▶ _YOUR GOAL_
The data must be returned exactly. No line may be left out.

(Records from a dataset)
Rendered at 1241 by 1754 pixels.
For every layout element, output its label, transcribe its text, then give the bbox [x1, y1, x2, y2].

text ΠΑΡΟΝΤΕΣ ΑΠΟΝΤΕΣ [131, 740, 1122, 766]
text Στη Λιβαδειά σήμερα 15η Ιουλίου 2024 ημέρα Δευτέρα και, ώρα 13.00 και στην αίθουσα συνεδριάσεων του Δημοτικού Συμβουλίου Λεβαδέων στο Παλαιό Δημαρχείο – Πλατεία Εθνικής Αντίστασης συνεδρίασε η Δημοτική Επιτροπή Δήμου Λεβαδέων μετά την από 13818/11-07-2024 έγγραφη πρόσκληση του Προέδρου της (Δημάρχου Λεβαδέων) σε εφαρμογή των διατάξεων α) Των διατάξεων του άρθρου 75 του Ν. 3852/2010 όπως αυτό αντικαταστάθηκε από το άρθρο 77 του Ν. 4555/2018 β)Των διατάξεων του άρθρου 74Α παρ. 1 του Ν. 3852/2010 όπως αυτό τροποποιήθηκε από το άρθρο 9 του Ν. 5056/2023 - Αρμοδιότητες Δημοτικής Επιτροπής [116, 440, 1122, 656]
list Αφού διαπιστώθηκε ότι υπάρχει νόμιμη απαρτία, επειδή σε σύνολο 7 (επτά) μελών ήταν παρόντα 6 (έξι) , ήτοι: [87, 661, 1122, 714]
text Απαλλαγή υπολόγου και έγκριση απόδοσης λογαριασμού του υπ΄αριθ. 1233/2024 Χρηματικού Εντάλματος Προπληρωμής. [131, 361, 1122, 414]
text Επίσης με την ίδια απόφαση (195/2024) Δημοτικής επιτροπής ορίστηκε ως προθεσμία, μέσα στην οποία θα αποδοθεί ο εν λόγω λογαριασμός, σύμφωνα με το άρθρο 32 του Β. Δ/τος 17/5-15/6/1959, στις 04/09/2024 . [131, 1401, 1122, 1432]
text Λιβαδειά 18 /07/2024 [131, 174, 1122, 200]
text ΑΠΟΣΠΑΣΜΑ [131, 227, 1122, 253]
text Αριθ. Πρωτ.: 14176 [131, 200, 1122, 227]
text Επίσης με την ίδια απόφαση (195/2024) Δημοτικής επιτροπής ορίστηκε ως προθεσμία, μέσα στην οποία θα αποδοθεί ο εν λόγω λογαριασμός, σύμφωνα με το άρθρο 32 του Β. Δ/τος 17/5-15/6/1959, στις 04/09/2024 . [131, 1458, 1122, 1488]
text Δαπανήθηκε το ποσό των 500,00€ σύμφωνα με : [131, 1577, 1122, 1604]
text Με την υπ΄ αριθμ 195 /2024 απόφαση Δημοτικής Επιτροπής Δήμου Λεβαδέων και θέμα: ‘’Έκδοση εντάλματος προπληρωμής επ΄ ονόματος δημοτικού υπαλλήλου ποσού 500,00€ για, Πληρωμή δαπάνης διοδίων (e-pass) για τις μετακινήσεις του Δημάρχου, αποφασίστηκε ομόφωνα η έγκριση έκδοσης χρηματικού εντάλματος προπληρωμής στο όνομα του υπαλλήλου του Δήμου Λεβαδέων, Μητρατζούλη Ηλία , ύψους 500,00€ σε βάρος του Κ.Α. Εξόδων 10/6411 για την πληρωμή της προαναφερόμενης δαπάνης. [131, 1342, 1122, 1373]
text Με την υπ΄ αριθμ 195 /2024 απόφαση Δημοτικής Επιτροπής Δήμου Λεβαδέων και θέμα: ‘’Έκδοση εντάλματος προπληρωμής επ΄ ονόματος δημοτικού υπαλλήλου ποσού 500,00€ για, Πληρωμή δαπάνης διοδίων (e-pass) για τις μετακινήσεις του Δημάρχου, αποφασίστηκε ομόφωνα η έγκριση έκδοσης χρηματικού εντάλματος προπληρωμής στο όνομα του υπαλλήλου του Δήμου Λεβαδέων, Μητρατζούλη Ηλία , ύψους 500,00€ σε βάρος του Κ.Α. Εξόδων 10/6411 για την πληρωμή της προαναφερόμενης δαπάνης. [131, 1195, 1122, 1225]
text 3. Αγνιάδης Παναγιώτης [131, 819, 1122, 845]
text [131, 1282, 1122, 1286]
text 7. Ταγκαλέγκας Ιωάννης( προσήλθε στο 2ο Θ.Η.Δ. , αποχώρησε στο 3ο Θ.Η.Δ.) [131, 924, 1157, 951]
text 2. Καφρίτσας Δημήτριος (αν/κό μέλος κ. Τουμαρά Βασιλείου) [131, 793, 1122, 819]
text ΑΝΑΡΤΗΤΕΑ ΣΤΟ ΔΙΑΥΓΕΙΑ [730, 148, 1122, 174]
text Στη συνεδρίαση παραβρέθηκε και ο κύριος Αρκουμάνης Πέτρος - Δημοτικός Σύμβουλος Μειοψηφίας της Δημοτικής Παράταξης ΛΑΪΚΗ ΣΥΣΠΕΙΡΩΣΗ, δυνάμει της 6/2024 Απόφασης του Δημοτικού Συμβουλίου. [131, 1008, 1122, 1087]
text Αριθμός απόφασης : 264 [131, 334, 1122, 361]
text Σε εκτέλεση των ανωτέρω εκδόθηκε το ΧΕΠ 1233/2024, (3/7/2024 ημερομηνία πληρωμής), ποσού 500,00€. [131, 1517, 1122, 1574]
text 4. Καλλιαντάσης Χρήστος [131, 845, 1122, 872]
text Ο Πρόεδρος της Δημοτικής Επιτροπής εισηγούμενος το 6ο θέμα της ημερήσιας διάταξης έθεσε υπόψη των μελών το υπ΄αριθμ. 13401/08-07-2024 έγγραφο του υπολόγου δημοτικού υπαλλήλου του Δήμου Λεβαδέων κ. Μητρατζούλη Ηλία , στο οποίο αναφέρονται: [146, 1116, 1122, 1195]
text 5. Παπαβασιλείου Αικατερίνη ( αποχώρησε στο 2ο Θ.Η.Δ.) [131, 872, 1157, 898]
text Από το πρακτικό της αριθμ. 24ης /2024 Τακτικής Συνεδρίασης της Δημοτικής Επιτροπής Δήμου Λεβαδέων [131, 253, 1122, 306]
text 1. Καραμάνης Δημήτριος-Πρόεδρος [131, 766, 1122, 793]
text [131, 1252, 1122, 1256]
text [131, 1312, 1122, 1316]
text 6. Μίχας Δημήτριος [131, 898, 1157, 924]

▶ _ANSWER BOX_
Rendered at 1241 by 1754 pixels.
For every layout element, output its label, transcribe its text, then give the bbox [x1, y1, x2, y2].

text ΠΑΡΟΝΤΕΣ ΑΠΟΝΤΕΣ [131, 740, 1122, 766]
text Στη Λιβαδειά σήμερα 15η Ιουλίου 2024 ημέρα Δευτέρα και, ώρα 13.00 και στην αίθουσα συνεδριάσεων του Δημοτικού Συμβουλίου Λεβαδέων στο Παλαιό Δημαρχείο – Πλατεία Εθνικής Αντίστασης συνεδρίασε η Δημοτική Επιτροπή Δήμου Λεβαδέων μετά την από 13818/11-07-2024 έγγραφη πρόσκληση του Προέδρου της (Δημάρχου Λεβαδέων) σε εφαρμογή των διατάξεων α) Των διατάξεων του άρθρου 75 του Ν. 3852/2010 όπως αυτό αντικαταστάθηκε από το άρθρο 77 του Ν. 4555/2018 β)Των διατάξεων του άρθρου 74Α παρ. 1 του Ν. 3852/2010 όπως αυτό τροποποιήθηκε από το άρθρο 9 του Ν. 5056/2023 - Αρμοδιότητες Δημοτικής Επιτροπής [116, 440, 1122, 656]
list Αφού διαπιστώθηκε ότι υπάρχει νόμιμη απαρτία, επειδή σε σύνολο 7 (επτά) μελών ήταν παρόντα 6 (έξι) , ήτοι: [87, 661, 1122, 714]
text Απαλλαγή υπολόγου και έγκριση απόδοσης λογαριασμού του υπ΄αριθ. 1233/2024 Χρηματικού Εντάλματος Προπληρωμής. [131, 361, 1122, 414]
text Επίσης με την ίδια απόφαση (195/2024) Δημοτικής επιτροπής ορίστηκε ως προθεσμία, μέσα στην οποία θα αποδοθεί ο εν λόγω λογαριασμός, σύμφωνα με το άρθρο 32 του Β. Δ/τος 17/5-15/6/1959, στις 04/09/2024 . [131, 1401, 1122, 1432]
text Λιβαδειά 18 /07/2024 [131, 174, 1122, 200]
text ΑΠΟΣΠΑΣΜΑ [131, 227, 1122, 253]
text Αριθ. Πρωτ.: 14176 [131, 200, 1122, 227]
text Επίσης με την ίδια απόφαση (195/2024) Δημοτικής επιτροπής ορίστηκε ως προθεσμία, μέσα στην οποία θα αποδοθεί ο εν λόγω λογαριασμός, σύμφωνα με το άρθρο 32 του Β. Δ/τος 17/5-15/6/1959, στις 04/09/2024 . [131, 1458, 1122, 1488]
text Δαπανήθηκε το ποσό των 500,00€ σύμφωνα με : [131, 1577, 1122, 1604]
text Με την υπ΄ αριθμ 195 /2024 απόφαση Δημοτικής Επιτροπής Δήμου Λεβαδέων και θέμα: ‘’Έκδοση εντάλματος προπληρωμής επ΄ ονόματος δημοτικού υπαλλήλου ποσού 500,00€ για, Πληρωμή δαπάνης διοδίων (e-pass) για τις μετακινήσεις του Δημάρχου, αποφασίστηκε ομόφωνα η έγκριση έκδοσης χρηματικού εντάλματος προπληρωμής στο όνομα του υπαλλήλου του Δήμου Λεβαδέων, Μητρατζούλη Ηλία , ύψους 500,00€ σε βάρος του Κ.Α. Εξόδων 10/6411 για την πληρωμή της προαναφερόμενης δαπάνης. [131, 1342, 1122, 1373]
text Με την υπ΄ αριθμ 195 /2024 απόφαση Δημοτικής Επιτροπής Δήμου Λεβαδέων και θέμα: ‘’Έκδοση εντάλματος προπληρωμής επ΄ ονόματος δημοτικού υπαλλήλου ποσού 500,00€ για, Πληρωμή δαπάνης διοδίων (e-pass) για τις μετακινήσεις του Δημάρχου, αποφασίστηκε ομόφωνα η έγκριση έκδοσης χρηματικού εντάλματος προπληρωμής στο όνομα του υπαλλήλου του Δήμου Λεβαδέων, Μητρατζούλη Ηλία , ύψους 500,00€ σε βάρος του Κ.Α. Εξόδων 10/6411 για την πληρωμή της προαναφερόμενης δαπάνης. [131, 1195, 1122, 1225]
text 3. Αγνιάδης Παναγιώτης [131, 819, 1122, 845]
text [131, 1282, 1122, 1286]
text 7. Ταγκαλέγκας Ιωάννης( προσήλθε στο 2ο Θ.Η.Δ. , αποχώρησε στο 3ο Θ.Η.Δ.) [131, 924, 1157, 951]
text 2. Καφρίτσας Δημήτριος (αν/κό μέλος κ. Τουμαρά Βασιλείου) [131, 793, 1122, 819]
text ΑΝΑΡΤΗΤΕΑ ΣΤΟ ΔΙΑΥΓΕΙΑ [730, 148, 1122, 174]
text Στη συνεδρίαση παραβρέθηκε και ο κύριος Αρκουμάνης Πέτρος - Δημοτικός Σύμβουλος Μειοψηφίας της Δημοτικής Παράταξης ΛΑΪΚΗ ΣΥΣΠΕΙΡΩΣΗ, δυνάμει της 6/2024 Απόφασης του Δημοτικού Συμβουλίου. [131, 1008, 1122, 1087]
text Αριθμός απόφασης : 264 [131, 334, 1122, 361]
text Σε εκτέλεση των ανωτέρω εκδόθηκε το ΧΕΠ 1233/2024, (3/7/2024 ημερομηνία πληρωμής), ποσού 500,00€. [131, 1517, 1122, 1574]
text 4. Καλλιαντάσης Χρήστος [131, 845, 1122, 872]
text Ο Πρόεδρος της Δημοτικής Επιτροπής εισηγούμενος το 6ο θέμα της ημερήσιας διάταξης έθεσε υπόψη των μελών το υπ΄αριθμ. 13401/08-07-2024 έγγραφο του υπολόγου δημοτικού υπαλλήλου του Δήμου Λεβαδέων κ. Μητρατζούλη Ηλία , στο οποίο αναφέρονται: [146, 1116, 1122, 1195]
text 5. Παπαβασιλείου Αικατερίνη ( αποχώρησε στο 2ο Θ.Η.Δ.) [131, 872, 1157, 898]
text Από το πρακτικό της αριθμ. 24ης /2024 Τακτικής Συνεδρίασης της Δημοτικής Επιτροπής Δήμου Λεβαδέων [131, 253, 1122, 306]
text 1. Καραμάνης Δημήτριος-Πρόεδρος [131, 766, 1122, 793]
text [131, 1252, 1122, 1256]
text [131, 1312, 1122, 1316]
text 6. Μίχας Δημήτριος [131, 898, 1157, 924]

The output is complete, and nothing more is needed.